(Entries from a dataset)
══════════
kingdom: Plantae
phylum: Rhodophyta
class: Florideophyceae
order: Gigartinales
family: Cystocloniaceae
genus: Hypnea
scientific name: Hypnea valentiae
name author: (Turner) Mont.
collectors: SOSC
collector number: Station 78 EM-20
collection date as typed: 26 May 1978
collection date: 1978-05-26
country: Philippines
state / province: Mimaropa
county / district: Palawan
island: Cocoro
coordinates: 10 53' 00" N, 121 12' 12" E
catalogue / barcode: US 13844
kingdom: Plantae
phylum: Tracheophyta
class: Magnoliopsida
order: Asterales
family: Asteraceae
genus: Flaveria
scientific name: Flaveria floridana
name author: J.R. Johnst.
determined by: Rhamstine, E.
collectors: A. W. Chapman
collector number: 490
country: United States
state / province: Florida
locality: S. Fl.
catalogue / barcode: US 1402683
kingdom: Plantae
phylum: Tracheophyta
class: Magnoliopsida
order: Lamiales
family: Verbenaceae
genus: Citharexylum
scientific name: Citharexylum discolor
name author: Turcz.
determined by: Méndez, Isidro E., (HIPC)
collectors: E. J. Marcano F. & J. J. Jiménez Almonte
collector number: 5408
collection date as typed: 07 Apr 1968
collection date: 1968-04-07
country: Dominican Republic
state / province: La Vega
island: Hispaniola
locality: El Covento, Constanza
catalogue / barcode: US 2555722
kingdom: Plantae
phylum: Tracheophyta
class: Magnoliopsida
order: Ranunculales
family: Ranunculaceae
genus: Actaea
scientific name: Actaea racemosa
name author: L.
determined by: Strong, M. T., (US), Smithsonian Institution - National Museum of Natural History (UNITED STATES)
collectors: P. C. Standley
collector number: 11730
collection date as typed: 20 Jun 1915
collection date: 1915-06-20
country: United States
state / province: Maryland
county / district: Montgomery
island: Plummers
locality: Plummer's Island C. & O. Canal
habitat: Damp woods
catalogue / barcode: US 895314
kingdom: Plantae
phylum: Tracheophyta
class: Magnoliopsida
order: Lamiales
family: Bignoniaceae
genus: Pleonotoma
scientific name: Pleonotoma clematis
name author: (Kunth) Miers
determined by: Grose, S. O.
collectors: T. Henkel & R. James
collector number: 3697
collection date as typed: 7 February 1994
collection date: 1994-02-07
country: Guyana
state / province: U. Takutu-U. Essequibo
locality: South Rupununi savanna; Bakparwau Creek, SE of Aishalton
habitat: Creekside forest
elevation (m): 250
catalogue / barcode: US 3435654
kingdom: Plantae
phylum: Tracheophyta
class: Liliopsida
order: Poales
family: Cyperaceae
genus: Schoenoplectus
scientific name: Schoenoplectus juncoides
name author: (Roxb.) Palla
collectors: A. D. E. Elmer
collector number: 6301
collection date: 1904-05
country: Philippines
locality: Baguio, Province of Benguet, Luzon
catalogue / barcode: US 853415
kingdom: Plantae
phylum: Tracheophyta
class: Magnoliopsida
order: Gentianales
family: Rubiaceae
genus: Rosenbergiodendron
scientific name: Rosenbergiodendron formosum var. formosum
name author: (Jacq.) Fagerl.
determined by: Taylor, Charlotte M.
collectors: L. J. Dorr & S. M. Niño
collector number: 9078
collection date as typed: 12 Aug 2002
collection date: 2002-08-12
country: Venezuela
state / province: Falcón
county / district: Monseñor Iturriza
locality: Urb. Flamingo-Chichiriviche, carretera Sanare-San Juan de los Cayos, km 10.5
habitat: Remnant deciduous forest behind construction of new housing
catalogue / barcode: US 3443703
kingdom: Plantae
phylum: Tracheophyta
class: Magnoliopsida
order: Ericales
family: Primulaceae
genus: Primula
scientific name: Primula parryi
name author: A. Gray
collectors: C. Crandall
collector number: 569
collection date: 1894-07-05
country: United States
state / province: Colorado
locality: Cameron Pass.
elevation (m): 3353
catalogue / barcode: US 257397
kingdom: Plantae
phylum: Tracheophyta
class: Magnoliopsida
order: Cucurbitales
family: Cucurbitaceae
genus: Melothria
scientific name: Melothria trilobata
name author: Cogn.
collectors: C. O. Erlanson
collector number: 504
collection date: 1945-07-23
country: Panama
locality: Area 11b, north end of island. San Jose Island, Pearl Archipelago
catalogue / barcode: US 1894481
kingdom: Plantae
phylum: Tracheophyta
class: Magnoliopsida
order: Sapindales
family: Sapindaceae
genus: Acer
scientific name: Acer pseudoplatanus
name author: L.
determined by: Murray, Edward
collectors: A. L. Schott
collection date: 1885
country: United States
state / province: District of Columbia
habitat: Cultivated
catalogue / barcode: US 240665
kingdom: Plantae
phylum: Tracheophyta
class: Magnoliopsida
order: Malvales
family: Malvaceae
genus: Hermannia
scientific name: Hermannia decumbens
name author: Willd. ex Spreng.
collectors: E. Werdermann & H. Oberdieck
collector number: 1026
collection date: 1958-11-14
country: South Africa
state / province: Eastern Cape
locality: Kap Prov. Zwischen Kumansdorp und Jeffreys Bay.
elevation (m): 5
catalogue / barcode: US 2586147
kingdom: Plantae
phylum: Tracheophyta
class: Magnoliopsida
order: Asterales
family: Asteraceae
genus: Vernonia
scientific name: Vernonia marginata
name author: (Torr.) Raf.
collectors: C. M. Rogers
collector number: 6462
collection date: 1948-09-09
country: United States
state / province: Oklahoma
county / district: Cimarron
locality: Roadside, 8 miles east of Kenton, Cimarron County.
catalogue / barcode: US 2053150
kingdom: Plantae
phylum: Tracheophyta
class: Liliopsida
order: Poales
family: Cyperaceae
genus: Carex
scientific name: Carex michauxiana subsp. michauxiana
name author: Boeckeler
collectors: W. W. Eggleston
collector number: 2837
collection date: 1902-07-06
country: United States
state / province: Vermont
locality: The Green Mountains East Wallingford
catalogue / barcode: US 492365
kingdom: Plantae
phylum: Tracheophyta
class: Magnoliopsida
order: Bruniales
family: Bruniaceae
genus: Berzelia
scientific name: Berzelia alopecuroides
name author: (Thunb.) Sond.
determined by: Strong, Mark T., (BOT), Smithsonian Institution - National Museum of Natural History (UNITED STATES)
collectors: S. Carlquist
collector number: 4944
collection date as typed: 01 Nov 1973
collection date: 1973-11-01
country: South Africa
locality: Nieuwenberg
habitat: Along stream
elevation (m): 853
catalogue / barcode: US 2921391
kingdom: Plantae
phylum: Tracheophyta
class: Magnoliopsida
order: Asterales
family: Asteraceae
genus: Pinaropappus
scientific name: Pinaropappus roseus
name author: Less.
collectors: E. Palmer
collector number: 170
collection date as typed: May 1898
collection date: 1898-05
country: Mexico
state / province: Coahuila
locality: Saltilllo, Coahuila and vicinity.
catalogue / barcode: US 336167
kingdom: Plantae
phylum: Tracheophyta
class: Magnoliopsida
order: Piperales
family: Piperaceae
══════════
WHAT TO DO: Copy every line of the material above word for word, with no changes.

SOLUTION BELOW:
kingdom: Plantae
phylum: Rhodophyta
class: Florideophyceae
order: Gigartinales
family: Cystocloniaceae
genus: Hypnea
scientific name: Hypnea valentiae
name author: (Turner) Mont.
collectors: SOSC
collector number: Station 78 EM-20
collection date as typed: 26 May 1978
collection date: 1978-05-26
country: Philippines
state / province: Mimaropa
county / district: Palawan
island: Cocoro
coordinates: 10 53' 00" N, 121 12' 12" E
catalogue / barcode: US 13844
kingdom: Plantae
phylum: Tracheophyta
class: Magnoliopsida
order: Asterales
family: Asteraceae
genus: Flaveria
scientific name: Flaveria floridana
name author: J.R. Johnst.
determined by: Rhamstine, E.
collectors: A. W. Chapman
collector number: 490
country: United States
state / province: Florida
locality: S. Fl.
catalogue / barcode: US 1402683
kingdom: Plantae
phylum: Tracheophyta
class: Magnoliopsida
order: Lamiales
family: Verbenaceae
genus: Citharexylum
scientific name: Citharexylum discolor
name author: Turcz.
determined by: Méndez, Isidro E., (HIPC)
collectors: E. J. Marcano F. & J. J. Jiménez Almonte
collector number: 5408
collection date as typed: 07 Apr 1968
collection date: 1968-04-07
country: Dominican Republic
state / province: La Vega
island: Hispaniola
locality: El Covento, Constanza
catalogue / barcode: US 2555722
kingdom: Plantae
phylum: Tracheophyta
class: Magnoliopsida
order: Ranunculales
family: Ranunculaceae
genus: Actaea
scientific name: Actaea racemosa
name author: L.
determined by: Strong, M. T., (US), Smithsonian Institution - National Museum of Natural History (UNITED STATES)
collectors: P. C. Standley
collector number: 11730
collection date as typed: 20 Jun 1915
collection date: 1915-06-20
country: United States
state / province: Maryland
county / district: Montgomery
island: Plummers
locality: Plummer's Island C. & O. Canal
habitat: Damp woods
catalogue / barcode: US 895314
kingdom: Plantae
phylum: Tracheophyta
class: Magnoliopsida
order: Lamiales
family: Bignoniaceae
genus: Pleonotoma
scientific name: Pleonotoma clematis
name author: (Kunth) Miers
determined by: Grose, S. O.
collectors: T. Henkel & R. James
collector number: 3697
collection date as typed: 7 February 1994
collection date: 1994-02-07
country: Guyana
state / province: U. Takutu-U. Essequibo
locality: South Rupununi savanna; Bakparwau Creek, SE of Aishalton
habitat: Creekside forest
elevation (m): 250
catalogue / barcode: US 3435654
kingdom: Plantae
phylum: Tracheophyta
class: Liliopsida
order: Poales
family: Cyperaceae
genus: Schoenoplectus
scientific name: Schoenoplectus juncoides
name author: (Roxb.) Palla
collectors: A. D. E. Elmer
collector number: 6301
collection date: 1904-05
country: Philippines
locality: Baguio, Province of Benguet, Luzon
catalogue / barcode: US 853415
kingdom: Plantae
phylum: Tracheophyta
class: Magnoliopsida
order: Gentianales
family: Rubiaceae
genus: Rosenbergiodendron
scientific name: Rosenbergiodendron formosum var. formosum
name author: (Jacq.) Fagerl.
determined by: Taylor, Charlotte M.
collectors: L. J. Dorr & S. M. Niño
collector number: 9078
collection date as typed: 12 Aug 2002
collection date: 2002-08-12
country: Venezuela
state / province: Falcón
county / district: Monseñor Iturriza
locality: Urb. Flamingo-Chichiriviche, carretera Sanare-San Juan de los Cayos, km 10.5
habitat: Remnant deciduous forest behind construction of new housing
catalogue / barcode: US 3443703
kingdom: Plantae
phylum: Tracheophyta
class: Magnoliopsida
order: Ericales
family: Primulaceae
genus: Primula
scientific name: Primula parryi
name author: A. Gray
collectors: C. Crandall
collector number: 569
collection date: 1894-07-05
country: United States
state / province: Colorado
locality: Cameron Pass.
elevation (m): 3353
catalogue / barcode: US 257397
kingdom: Plantae
phylum: Tracheophyta
class: Magnoliopsida
order: Cucurbitales
family: Cucurbitaceae
genus: Melothria
scientific name: Melothria trilobata
name author: Cogn.
collectors: C. O. Erlanson
collector number: 504
collection date: 1945-07-23
country: Panama
locality: Area 11b, north end of island. San Jose Island, Pearl Archipelago
catalogue / barcode: US 1894481
kingdom: Plantae
phylum: Tracheophyta
class: Magnoliopsida
order: Sapindales
family: Sapindaceae
genus: Acer
scientific name: Acer pseudoplatanus
name author: L.
determined by: Murray, Edward
collectors: A. L. Schott
collection date: 1885
country: United States
state / province: District of Columbia
habitat: Cultivated
catalogue / barcode: US 240665
kingdom: Plantae
phylum: Tracheophyta
class: Magnoliopsida
order: Malvales
family: Malvaceae
genus: Hermannia
scientific name: Hermannia decumbens
name author: Willd. ex Spreng.
collectors: E. Werdermann & H. Oberdieck
collector number: 1026
collection date: 1958-11-14
country: South Africa
state / province: Eastern Cape
locality: Kap Prov. Zwischen Kumansdorp und Jeffreys Bay.
elevation (m): 5
catalogue / barcode: US 2586147
kingdom: Plantae
phylum: Tracheophyta
class: Magnoliopsida
order: Asterales
family: Asteraceae
genus: Vernonia
scientific name: Vernonia marginata
name author: (Torr.) Raf.
collectors: C. M. Rogers
collector number: 6462
collection date: 1948-09-09
country: United States
state / province: Oklahoma
county / district: Cimarron
locality: Roadside, 8 miles east of Kenton, Cimarron County.
catalogue / barcode: US 2053150
kingdom: Plantae
phylum: Tracheophyta
class: Liliopsida
order: Poales
family: Cyperaceae
genus: Carex
scientific name: Carex michauxiana subsp. michauxiana
name author: Boeckeler
collectors: W. W. Eggleston
collector number: 2837
collection date: 1902-07-06
country: United States
state / province: Vermont
locality: The Green Mountains East Wallingford
catalogue / barcode: US 492365
kingdom: Plantae
phylum: Tracheophyta
class: Magnoliopsida
order: Bruniales
family: Bruniaceae
genus: Berzelia
scientific name: Berzelia alopecuroides
name author: (Thunb.) Sond.
determined by: Strong, Mark T., (BOT), Smithsonian Institution - National Museum of Natural History (UNITED STATES)
collectors: S. Carlquist
collector number: 4944
collection date as typed: 01 Nov 1973
collection date: 1973-11-01
country: South Africa
locality: Nieuwenberg
habitat: Along stream
elevation (m): 853
catalogue / barcode: US 2921391
kingdom: Plantae
phylum: Tracheophyta
class: Magnoliopsida
order: Asterales
family: Asteraceae
genus: Pinaropappus
scientific name: Pinaropappus roseus
name author: Less.
collectors: E. Palmer
collector number: 170
collection date as typed: May 1898
collection date: 1898-05
country: Mexico
state / province: Coahuila
locality: Saltilllo, Coahuila and vicinity.
catalogue / barcode: US 336167
kingdom: Plantae
phylum: Tracheophyta
class: Magnoliopsida
order: Piperales
family: Piperaceae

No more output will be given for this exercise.